The water and sanitation sector has been undergoing reforms to better streamline results-oriented practices. The water and sanitation policy document of October 2004 provides more information on water and water supply than on sanitation. Clearly, the sanitation sector is under documented. The management of sanitation sub-sector policy is currently the responsibility of the Ministry of Natural Resources (MINIRENA) and the service development and provision was recently transferred to the Ministry of Infrastructure (MININFRA). A National Water and Sanitation Authority, with the mandate of distribution of potable water and installation and management of sanitation infrastructures has just been created by the government
There is institutional conflict regarding responsibility for environmental health and sanitation.

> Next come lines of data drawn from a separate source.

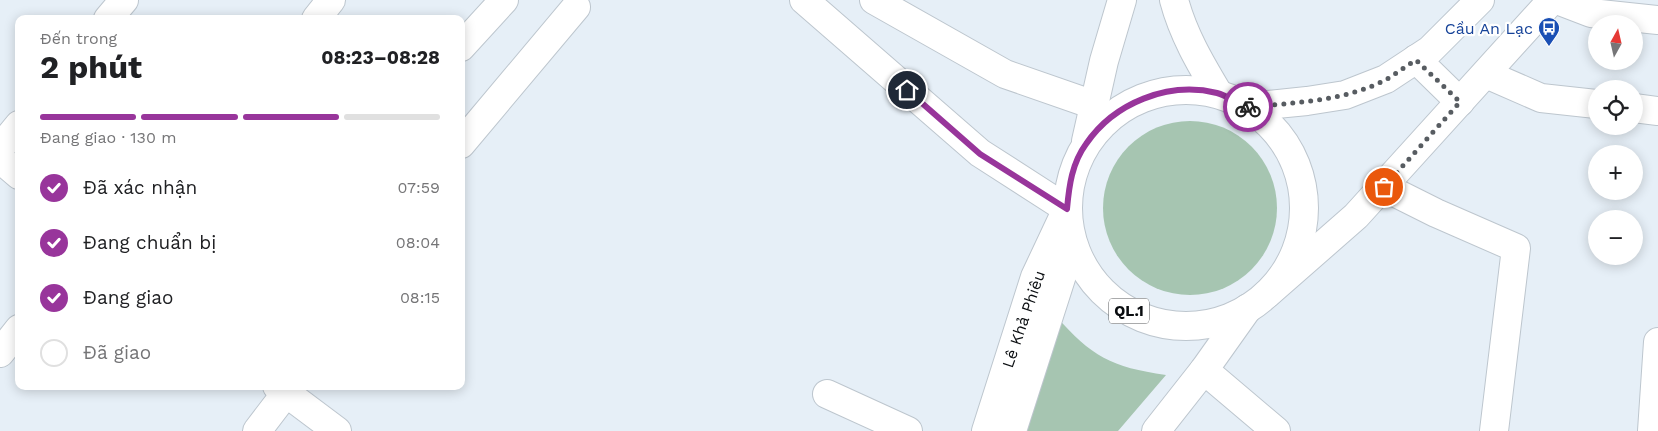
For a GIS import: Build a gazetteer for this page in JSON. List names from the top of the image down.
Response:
{
  "streets": {
    "main road": ["QL.1", "Lê Khả Phiêu"]
  },
  "crossings": [
    ["QL.1", "Lê Khả Phiêu"]
  ],
  "places": {
    "bus stop": ["Cầu An Lạc"]
  },
  "north": "top",
  "page": {
    "map_buttons": ["+", "−"],
    "heading": ["2 phút", "Đến trong", "08:23–08:28"],
    "bar": "Đang giao · 130 m",
    "list": [
      ["Đã xác nhận", "07:59"],
      ["Đang chuẩn bị", "08:04"],
      ["Đang giao", "08:15"],
      "Đã giao"
    ]
  }
}
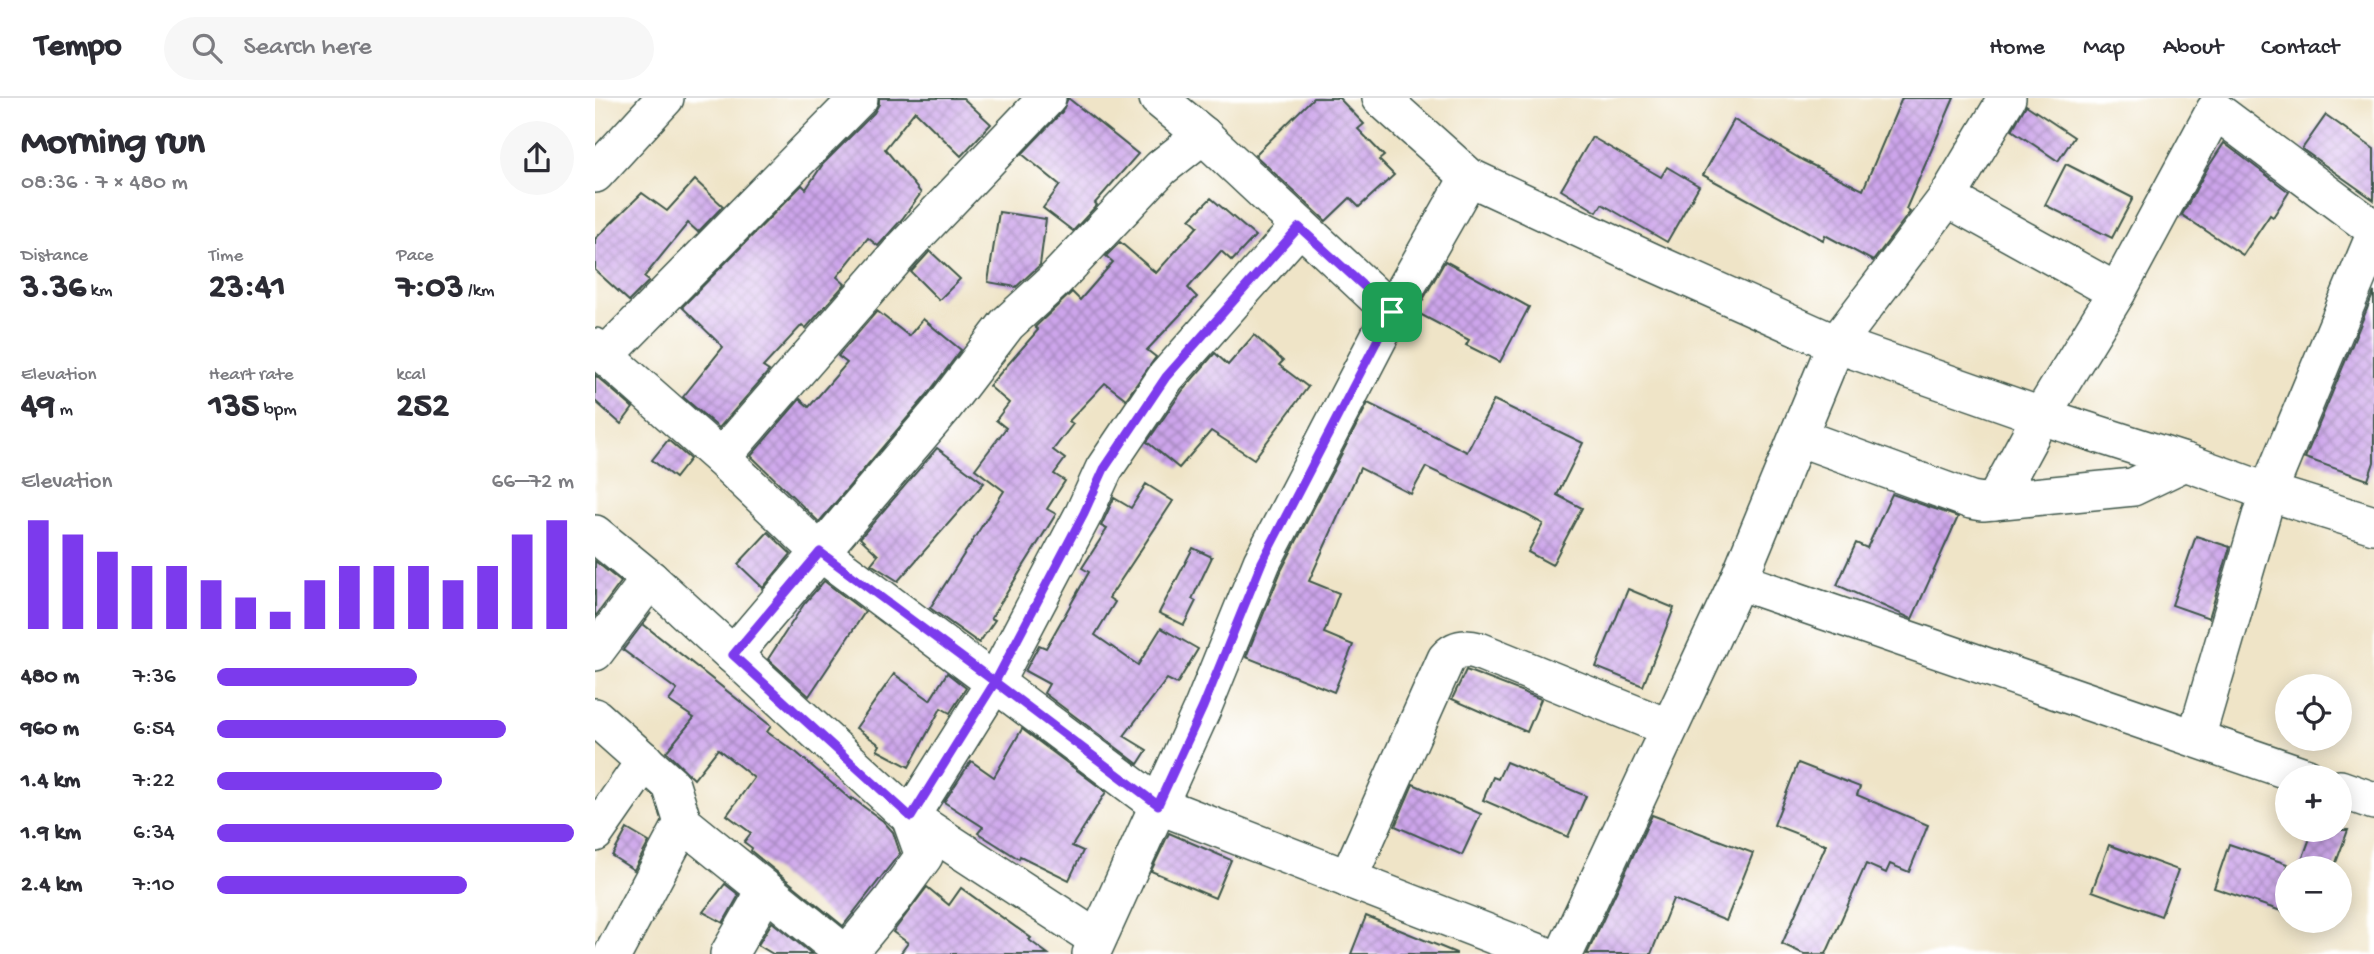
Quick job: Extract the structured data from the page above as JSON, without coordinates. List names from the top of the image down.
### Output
{
  "page": {
    "header": "Tempo",
    "search": "Search here",
    "nav": [
      "Home",
      "Map",
      "About",
      "Contact"
    ],
    "heading": ["Morning run", "08:36 · 7 × 480 m"],
    "stats": [
      ["Distance", "3.36 km"],
      ["Time", "23:41"],
      ["Pace", "7:03 /km"],
      ["Elevation", "49 m"],
      ["Heart rate", "135 bpm"],
      ["kcal", "252"]
    ],
    "chart": ["Elevation", "66–72 m"],
    "list": [
      {
        "name": "480 m",
        "note": "7:36"
      },
      {
        "name": "960 m",
        "note": "6:54"
      },
      {
        "name": "1.4 km",
        "note": "7:22"
      },
      {
        "name": "1.9 km",
        "note": "6:34"
      },
      {
        "name": "2.4 km",
        "note": "7:10"
      }
    ],
    "map_buttons": ["+", "−"]
  }
}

Environmental health is the responsibility of MINISANTE although the implementation framework is defined under REMA. Waste water and solid waste management are being handled by decentralized governments and the role of MINIRENA in providing sanitation facilities outside Kigali is clear. The implementing structures and laws thus have to be harmonized to clarify the situation.
Conclusions and recommendations
Rwanda has a young but fast growing population. The population was 9.2 million in 2006 and is expected to reach 16 million by 2020 unless family planning, education and outreach strategies are intensified. With a population density of 397 inhabitants per square kilometer, Rwanda is the most densely populated country in continental Africa. The ensuing rise in population density has put pressure on the physical environment and induced labour migration between rural areas as well as from the countryside to the towns.
Rwanda’s overarching challenge is how to meet the needs of an ever growing population, who depend on natural resources for virtually every provision – energy, water, housing, transport, and employment. Integrating environment and sustainable natural resources management principles, is one of the underlying strategies of the Population Policy which was reviewed in 2008. As population pressure is one of the key drivers of environmental degradation and poverty (REMA et. al. 2007, ROR 2004a), the implementation of the population policy especially aspects that address high fertility rates, gender and reproductive health, migration and human settlements, constitute important triggers for sustainable natural resources management is important.
In this regards, the EDPRS prioritizes the planning and development of improved rural and urban human settlement consistent with the contemplated sustainable land use and environmental protection scheme (ROR 2007). This will allow the issues of land use and environmental health to be addressed.